The mortgage industry needs applied artificial intelligence, argues Paul Hunt, managing director of Phoebus Software
John McCarthy, the man who laid the foundations of artificial intelligence, stated before his death that he was saddened by the course of the development of computer science. He said the utility of programmes could have been far greater if more time and effort had been spent on ‘representation and reasoning’ rather than simply the pursuit of ‘high speed search on very large databases’.
This chimes with a similar and rather surprising statement by Alan Turing in 1950. The great codebreaker claimed computers were fast enough already and that the greatest problem to solve was ‘mainly one of programming’. When one considers how computing has developed, it’s astonishing the words of these two denizens of the science have been pretty well ignored in the path taken by computing technology in the last 60 years.

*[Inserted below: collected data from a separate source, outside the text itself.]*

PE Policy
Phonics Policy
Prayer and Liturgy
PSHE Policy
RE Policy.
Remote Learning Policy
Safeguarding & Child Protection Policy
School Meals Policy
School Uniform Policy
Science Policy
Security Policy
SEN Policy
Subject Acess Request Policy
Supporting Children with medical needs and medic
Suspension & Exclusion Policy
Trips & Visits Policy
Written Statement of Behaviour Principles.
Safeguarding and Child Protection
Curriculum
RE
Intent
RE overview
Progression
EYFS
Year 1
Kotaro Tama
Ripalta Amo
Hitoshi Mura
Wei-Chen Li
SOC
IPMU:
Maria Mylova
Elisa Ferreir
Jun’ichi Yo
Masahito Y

In October, I said Moore’s law, the principle that computational speed will increase exponentially, is ultimately bound to fail. Given the performance limitations on the computers of the 1950s, it’s hard to argue there was no good reason to concentrate on increasing computing speed. But the rush to comply with Moore’s law may well have denied the world the advances Turing and McCarthy thought possible by the year 2000.

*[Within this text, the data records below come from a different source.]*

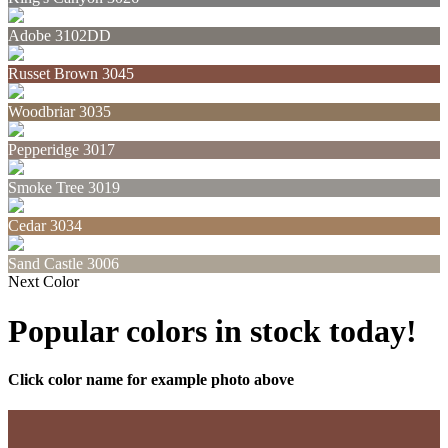
Adobe 3102DD
Russet Brown 3045
Woodbriar 3035
Pepperidge 3017
Smoke Tree 3019
Cedar 3034
Sand Castle 3006
Next Color
Popular colors in stock today!
Click color name for example photo above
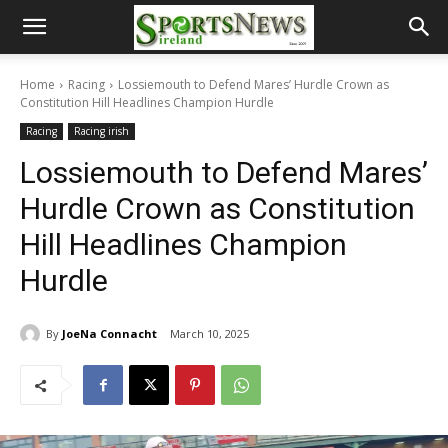
Home
Racing
Lossiemouth to Defend Mares’ Hurdle Crown as
Constitution Hill Headlines Champion Hurdle
Racing
Racing irish
Lossiemouth to Defend Mares’
Hurdle Crown as Constitution
Hill Headlines Champion
Hurdle
By
JoeNa Connacht
March 10, 2025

One of these advances was that computers should be able to operate so they are indistinguishable from humans. The Loebner prize offers a prize of £100,000 to the first programme to achieve this. Today, much of the mainstream AI community has boycotted the prize, claiming it’s focus on the Turing test is pointless. But the boycott probably also has more to do with the fact that 61 years after Turing predicted a machine would pass his test, nobody has managed to build anything that comes even close. It’s an embarrassment. So far are we from even a semblance of artificial intelligence that many developers aren’t even willing to take on the challenge.
Until developers actively engage with the challenge posed by the Turing test, the development of computers will be shackled. Trying only to improve the speed and performance of computers is rather like racing a drag car at Monaco. Cars designed purely for straight-line speed have their uses and are certainly impressive to observe, but outside a very limited window of performance, they are almost completely useless. What makes useful cars from mechanical curios are the subtleties of design that go beyond how many bhp they can produce. The same should apply to computer systems.

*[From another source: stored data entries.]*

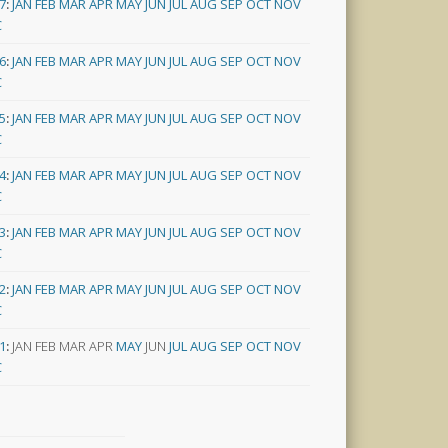
7
:
JAN
FEB
MAR
APR
MAY
JUN
JUL
AUG
SEP
OCT
NOV
C
6
:
JAN
FEB
MAR
APR
MAY
JUN
JUL
AUG
SEP
OCT
NOV
C
5
:
JAN
FEB
MAR
APR
MAY
JUN
JUL
AUG
SEP
OCT
NOV
C
4
:
JAN
FEB
MAR
APR
MAY
JUN
JUL
AUG
SEP
OCT
NOV
C
3
:
JAN
FEB
MAR
APR
MAY
JUN
JUL
AUG
SEP
OCT
NOV
C
2
:
JAN
FEB
MAR
APR
MAY
JUN
JUL
AUG
SEP
OCT
NOV
C
1
:
JAN
FEB
MAR
APR
MAY
JUN
JUL
AUG
SEP
OCT
NOV
C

In the sphere of financial services systems, Phoebus strives constantly to apply this subtlety of design. Regardless of the power of a server, companies require programming which maximises efficiency and utility. The new requirements of regulatory compliance mean more pressure than ever before is on financial services systems to operate intelligently. TCF requires servicers to identify and inform borrowers likely to fall into difficulty with payments as soon as possible. Doing this minimises the risk of long term arrears and, ultimately, repossession. But it requires a system which is able to look at borrowers as individuals and assess the complex financial risks they each face. Meeting this challenge requires not an improvement in computational power, but complex and innovative programming.
It’s unlikely Professor McCarthy would have picked the mortgage industry as a prime first example of the need for applied AI, but the types of programming advances that are his legacy are in fact essential to the systems the industry uses today. Although the passing of the pioneer of AI may seem like confirmation of the folly of trying to create intelligent programs, doing so is now more important than ever.